---------- ESTRATTO DEL DOCUMENTO

Seguì un anno e mezzo
di internamento nel porto di El Ferrol.
Ma non sarebbe durato
per tutto il conflitto: nel marzo 1942 il Fidelitas
venne noleggiato dalla compagnia tedesca Hansa di Brema e si decise di farlo
partire per Bordeaux, nella Francia atlantica occupata, sede di una base di
sommergibili italiani e già meta di numerosi violatori di blocco là giunti
dalla Spagna, dalle Canarie, dal Brasile e dal Giappone (17 in tutto, mentre altri 6 erano
andati perduti nel tentativo).
I trasferimenti erano
stati pianificati da Supermarina: le navi, trasferite a Bordeaux dai porti di
Paesi neutrali ma favorevoli o comunque benevoli all’Asse, venivano poi essere
poste alle dipendenze della Germania, mentre i loro carichi potevano essere
inviati in Italia.
Fidelitas e Drepanum (un altro
piroscafo italiano che compì anch’esso la traversata nel marzo 1942) furono le
ultime navi italiane a tentare di forzare il blocco per raggiungere la Francia,
a diversi mesi di distanza dalle altre (che avevano raggiunto Bordeaux tra il
febbraio e l’agosto del 1941).
Mentre il Fidelitas veniva sottoposto alle
riparazioni ed alla manutenzione necessaria a rimetterlo in grado di navigare
dopo un’immobilità tanto prolungata, dall’Italia venne inviato un nuovo
equipaggio che si aggiunse ai cinque uomini rimasti a bordo fin dal 1940.
L’8 marzo 1942 la
nave lasciò El Ferrol per Bilbao, dove subì ulteriori lavori di protezione
della plancia, apprestamento di basamenti per mitragliere contraeree (da
imbarcare in futuro) e realizzazione di alloggi per il personale tedesco che le
avrebbe armate; conclusi anche questi lavori, il Fidelitas imbarcò un carico di minerale di ferro e salpò infime per
Bordeaux.
Il viaggio fino al
porto francese, effettuato senza scorta, filò liscio, e qui il piroscafo sbarcò
una parte del proprio carico, riducendo il pescaggio a 5,18 metri .
Ma la carriera del Fidelitas quale violatore di blocco era
giunta soltanto a metà strada: la parte più pericolosa doveva ancora venire.
Dopo una sosta a Bordeaux durata alcuni mesi, il piroscafo ne ripartì nel
luglio 1942, scortato da pescherecci armati tedeschi. Dopo uno scalo a Brest,
ebbe inizio l’attraversamento del Canale della Manica, pericoloso tanto per i
bassifondali e per le violente e capricciose correnti quanto per la stretta
sorveglianza esercitata dalla Marina e dall’aviazione britanniche, che
attaccavano ogni nave che tentasse l’attraversamento.
Il lungo
attraversamento della Manica vide la nave fare tappa a Cherbourg, Les
Hardreaux, Le Havre, Dunkerque e Dieppe, per poi giungere a Rotterdam; si
navigava di notte, col favore del buio (in particolare le notti di novilunio,
per i punti più pericolosi), mentre si passava il giorno all’ormeggio.

--------------------
---------- DATI DI ESERCITAZIONE

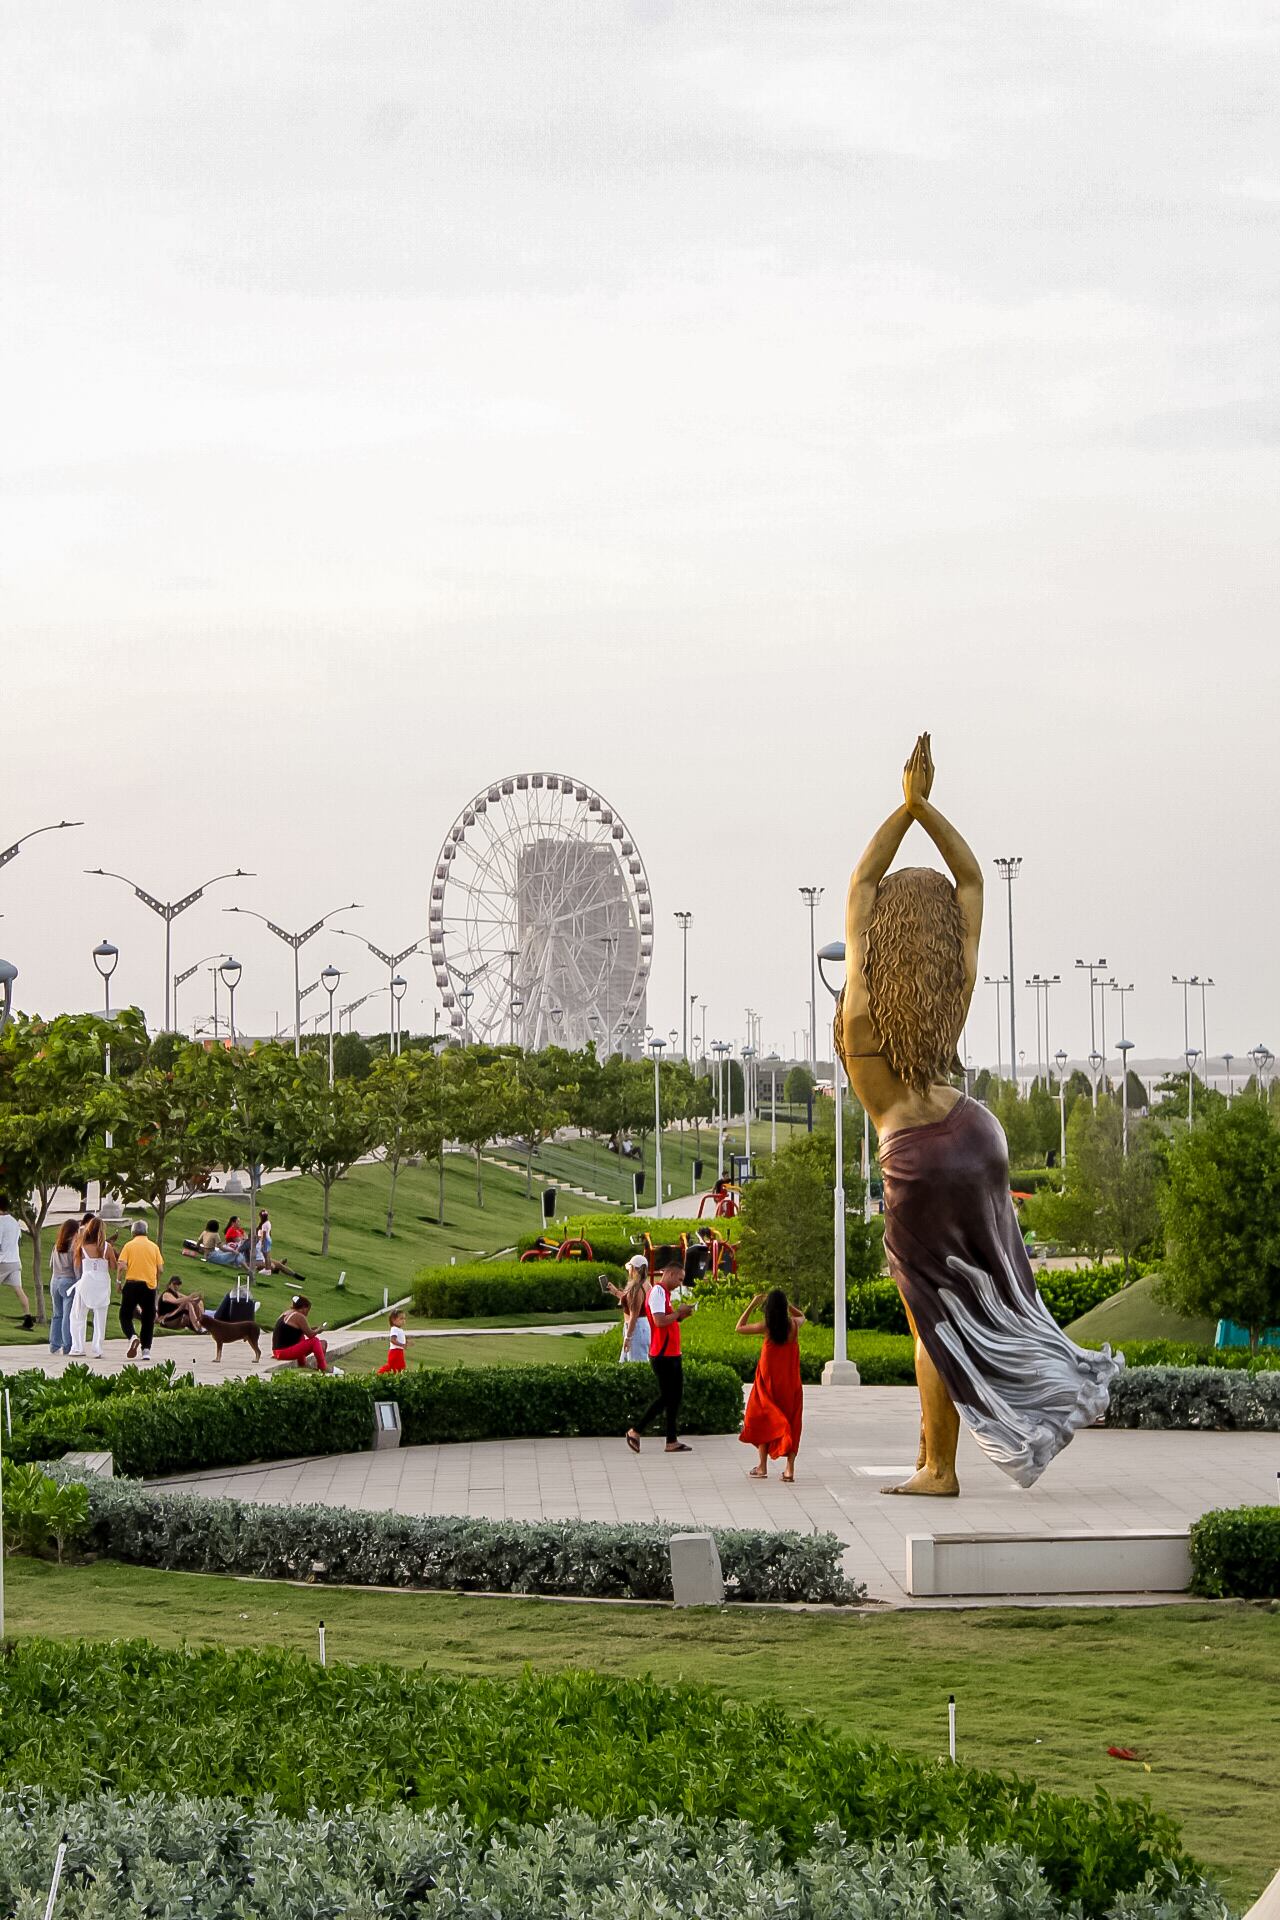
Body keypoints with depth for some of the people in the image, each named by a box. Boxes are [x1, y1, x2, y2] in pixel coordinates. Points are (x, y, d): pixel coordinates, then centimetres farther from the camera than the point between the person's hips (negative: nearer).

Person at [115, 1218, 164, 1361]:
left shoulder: (129, 1245, 1)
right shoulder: (154, 1246, 7)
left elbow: (121, 1265, -9)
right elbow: (161, 1269, 3)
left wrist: (118, 1281, 4)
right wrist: (156, 1281, 19)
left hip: (132, 1283, -2)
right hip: (150, 1285, 2)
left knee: (125, 1315, 7)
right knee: (148, 1319, 8)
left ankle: (132, 1337, -19)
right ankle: (146, 1350, 4)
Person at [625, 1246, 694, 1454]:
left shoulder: (664, 1293, 18)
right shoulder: (657, 1292, -15)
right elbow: (659, 1321, -26)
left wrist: (679, 1315, 7)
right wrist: (678, 1312, -15)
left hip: (671, 1354, 10)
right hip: (663, 1355, -10)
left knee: (675, 1396, 9)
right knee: (667, 1396, -6)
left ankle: (672, 1441, 10)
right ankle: (636, 1431, 1)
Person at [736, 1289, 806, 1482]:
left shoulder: (766, 1326, -14)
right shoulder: (794, 1324, -7)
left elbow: (739, 1328, 2)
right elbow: (801, 1315, 19)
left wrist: (752, 1305, 3)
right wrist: (784, 1302, 13)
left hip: (769, 1381, -2)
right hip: (790, 1382, 2)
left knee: (764, 1421, 13)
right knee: (791, 1422, 8)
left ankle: (762, 1466, 12)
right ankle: (790, 1468, 1)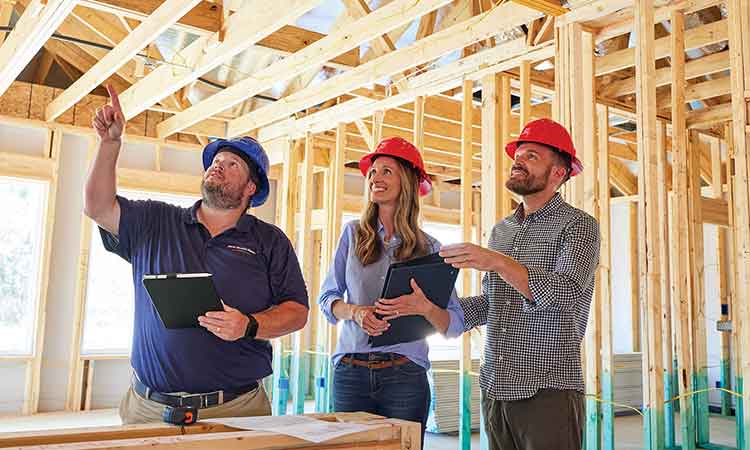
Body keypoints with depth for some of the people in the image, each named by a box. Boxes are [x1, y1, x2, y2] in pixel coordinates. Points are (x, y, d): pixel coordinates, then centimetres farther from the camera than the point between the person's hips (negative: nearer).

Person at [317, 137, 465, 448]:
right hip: (350, 372, 1)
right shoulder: (354, 233, 6)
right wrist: (355, 311, -13)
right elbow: (327, 299, 7)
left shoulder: (429, 248, 3)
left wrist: (425, 307, -20)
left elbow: (455, 325, 0)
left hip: (405, 375, -1)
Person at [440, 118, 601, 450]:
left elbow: (565, 294, -20)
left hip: (547, 392, -6)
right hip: (494, 388, 6)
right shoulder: (501, 230, 15)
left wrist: (498, 262, -29)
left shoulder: (579, 226, -4)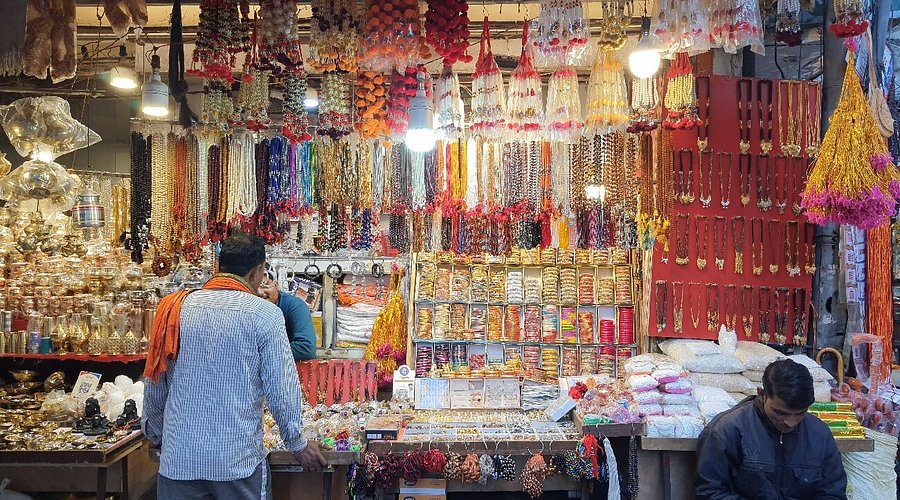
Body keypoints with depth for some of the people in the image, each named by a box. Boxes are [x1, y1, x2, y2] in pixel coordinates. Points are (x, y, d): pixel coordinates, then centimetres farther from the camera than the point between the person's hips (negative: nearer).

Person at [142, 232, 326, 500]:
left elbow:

--------------------

• APPLICARE QUANTO LETTO
(1) Restituisca parola per parola il passo dell'estratto sul piroscafo Fidelitas che comincia con "Seguì un anno" e prosegue fino a "inviati in Italia.".
(2) Secondo l'estratto sul piroscafo Fidelitas, quale carico imbarcò la nave a Bilbao prima di salpare per Bordeaux?

• RISPOSTE PER COMPITO
(1)
Seguì un anno e mezzo
di internamento nel porto di El Ferrol.
Ma non sarebbe durato
per tutto il conflitto: nel marzo 1942 il Fidelitas
venne noleggiato dalla compagnia tedesca Hansa di Brema e si decise di farlo
partire per Bordeaux, nella Francia atlantica occupata, sede di una base di
sommergibili italiani e già meta di numerosi violatori di blocco là giunti
dalla Spagna, dalle Canarie, dal Brasile e dal Giappone (17 in tutto, mentre altri 6 erano
andati perduti nel tentativo).
I trasferimenti erano
stati pianificati da Supermarina: le navi, trasferite a Bordeaux dai porti di
Paesi neutrali ma favorevoli o comunque benevoli all’Asse, venivano poi essere
poste alle dipendenze della Germania, mentre i loro carichi potevano essere
inviati in Italia.

(2) Un carico di minerale di ferro.